Every time I read more about the massive expense/problems the U.S. has in housing and feeding inmates, I just sigh and wonder why we have to lock up everybody and anybody for every little thing. It says something really horrible about living in one country that imprisons 25% of the entire penal population on the planet. Besides, it's hard for me to feel too much sympathy for their hardships when so many children are doing without meals daily. A lot of homeless kids won't eat other than the school lunch and sometimes breakfast served to them. I've read that there are homeless children who only attend school for the food. They fall asleep at their desks after having spent the night sleepless in fear. A family member teaches school in Phoenix where teachers are really concerned about the situation. But you don't hear much about it, do you?

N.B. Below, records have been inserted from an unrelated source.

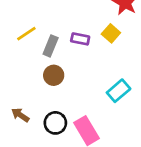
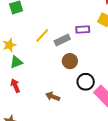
gray rectangle: (51, 46) -> (62, 40), turned 56
black circle: (55, 123) -> (86, 82), moved

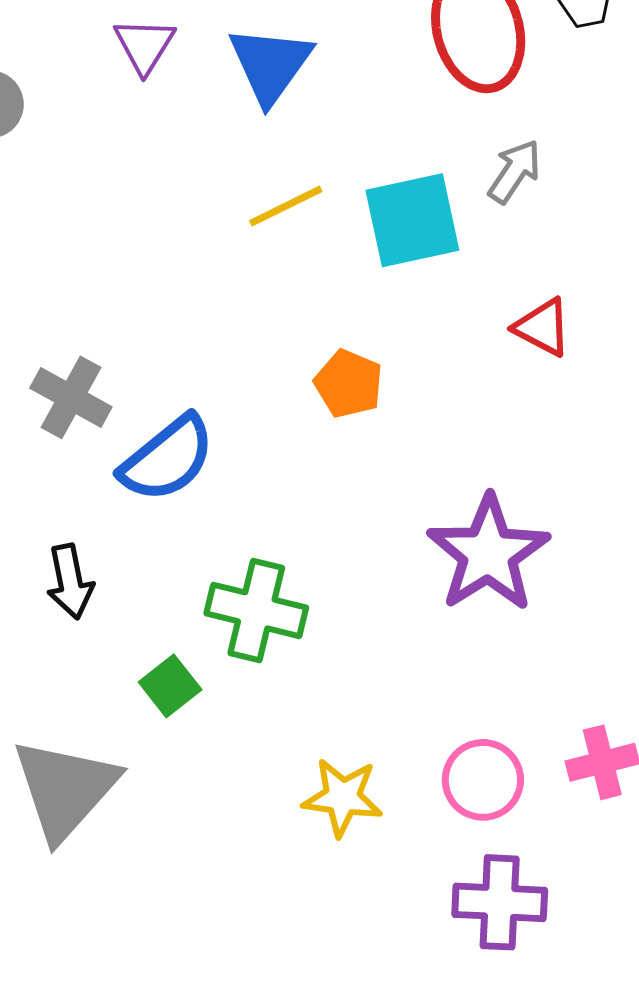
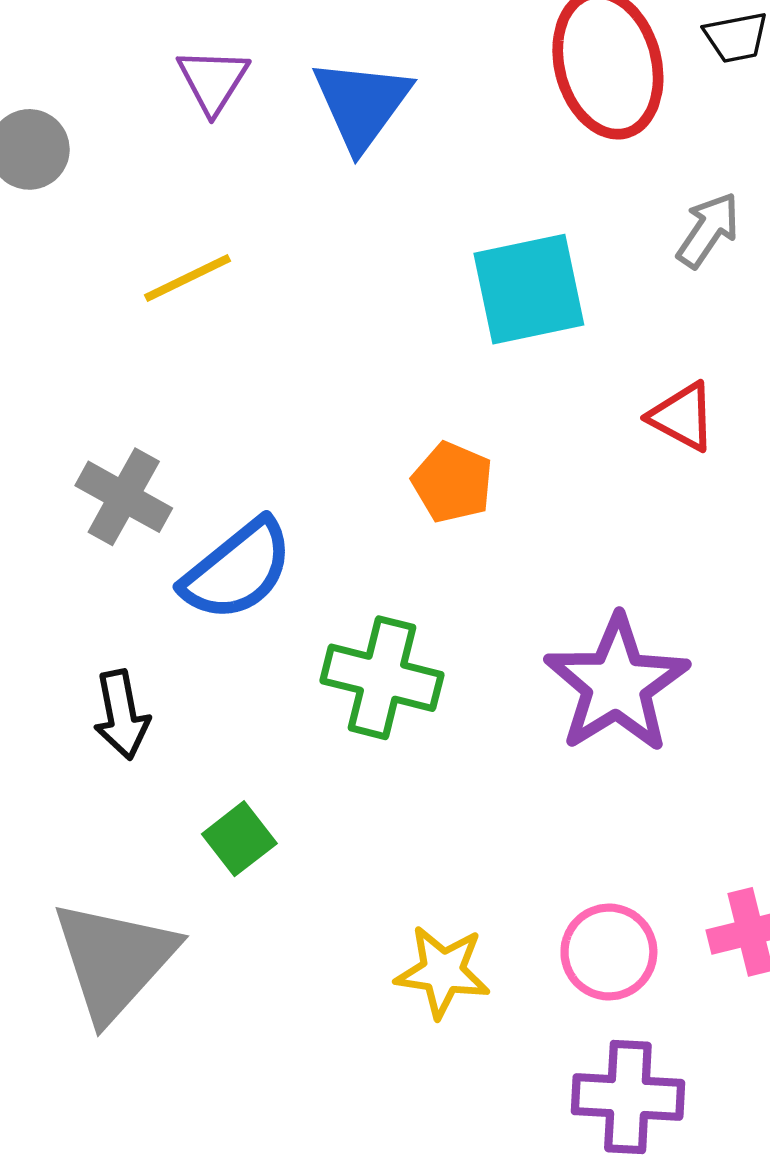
gray arrow: (515, 171) -> (708, 230), moved
yellow line: (286, 206) -> (188, 278), moved
green cross: (256, 610) -> (382, 678), moved

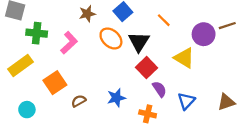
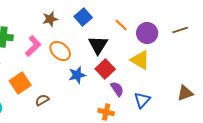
purple circle: (204, 34) -> (147, 33), moved
orange ellipse: (111, 38) -> (60, 51), moved
blue star: (116, 98) -> (77, 75), moved
brown triangle: (226, 102) -> (185, 93), moved

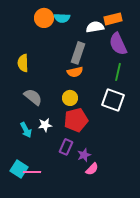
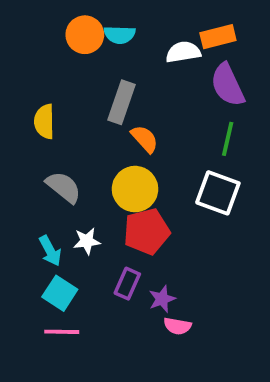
gray rectangle: (78, 53) -> (121, 102), moved
orange semicircle: (75, 72) -> (145, 139), turned -119
yellow circle: (70, 98) -> (135, 189), size x1.5
cyan square: (19, 169) -> (60, 293), moved
pink semicircle: (92, 169) -> (177, 326), turned 56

Legalizing marijuana would

Legalizing marijuana would not solve all problems, though: how are you going to find the chain-gangs you need to fix the roads if the prisons are empty? Stop loss has some limits. Also the revenue for these chain gangs should offset the price of the meals. So what? Another guest worker program to replace inmate slave work with immigrant slave work?

Re: Brunches instead of

Re: Brunches instead of Breakfast and lunch. If the brunches are "all you can eat," and they carry enough protein, they are following a pattern many of us take. We as a family of two, husband and wife, often eat brunch instead of breakfast and lunch on week-ends and on days off during the week. We simply eat our brunch as 8:30 AM or as late as 10:00 AM instead of 6:30-7:00 AM. Have been doing so for 20+ years. I don't see the harm, there. Many people by choice eat only two meals a day.

somehow i doubt very much

somehow i doubt very much that the brunches are of the "all you can eat" variety. from A sample Friday menu for prisoners in Georgia, who are now getting only two meals that day as the state tries to save money: (parenthetical notes mine) Breakfast: Scrambled eggs (I would assume powdered eggs) Grits Corn Muffins Bran cereal Pineapple beverage Margarine Coffee Milk (as the article points out, some states are cutting back on milk, in Alabama inmates get milk three times a week) Dinner: Chicken and biscuits (I'm guessing this is probably a drumstick and thigh and one, possibly two biscuit) Turnip greens Tossed salad (insert your own joke here) Vinegar and oil dressing Mashed potatoes Spice cake Iced tea I'm not saying prisoners should be eating like kings or anything, but since this is the menu released by the Georgia prison system I'm guessing this is as good as it get for inmates there. I imagine the menu in the privately run prisons is considerably worse.

I as a business man for 33

I as a business man for 33 years worked 12 hours a day , 6 days a week . In the morning I would have 2 or 3 cups of coffee and sometimes a bowl of cereal . I rarely had any lunch , I was too busy to take the time . Evenings at about 8:00 P.M. I would have a fairly large meal . I am now over 70 years old and am slim and trim compared to many of my friends and am in GOOD health. Generally speaking people stuff themselves which is not healthy.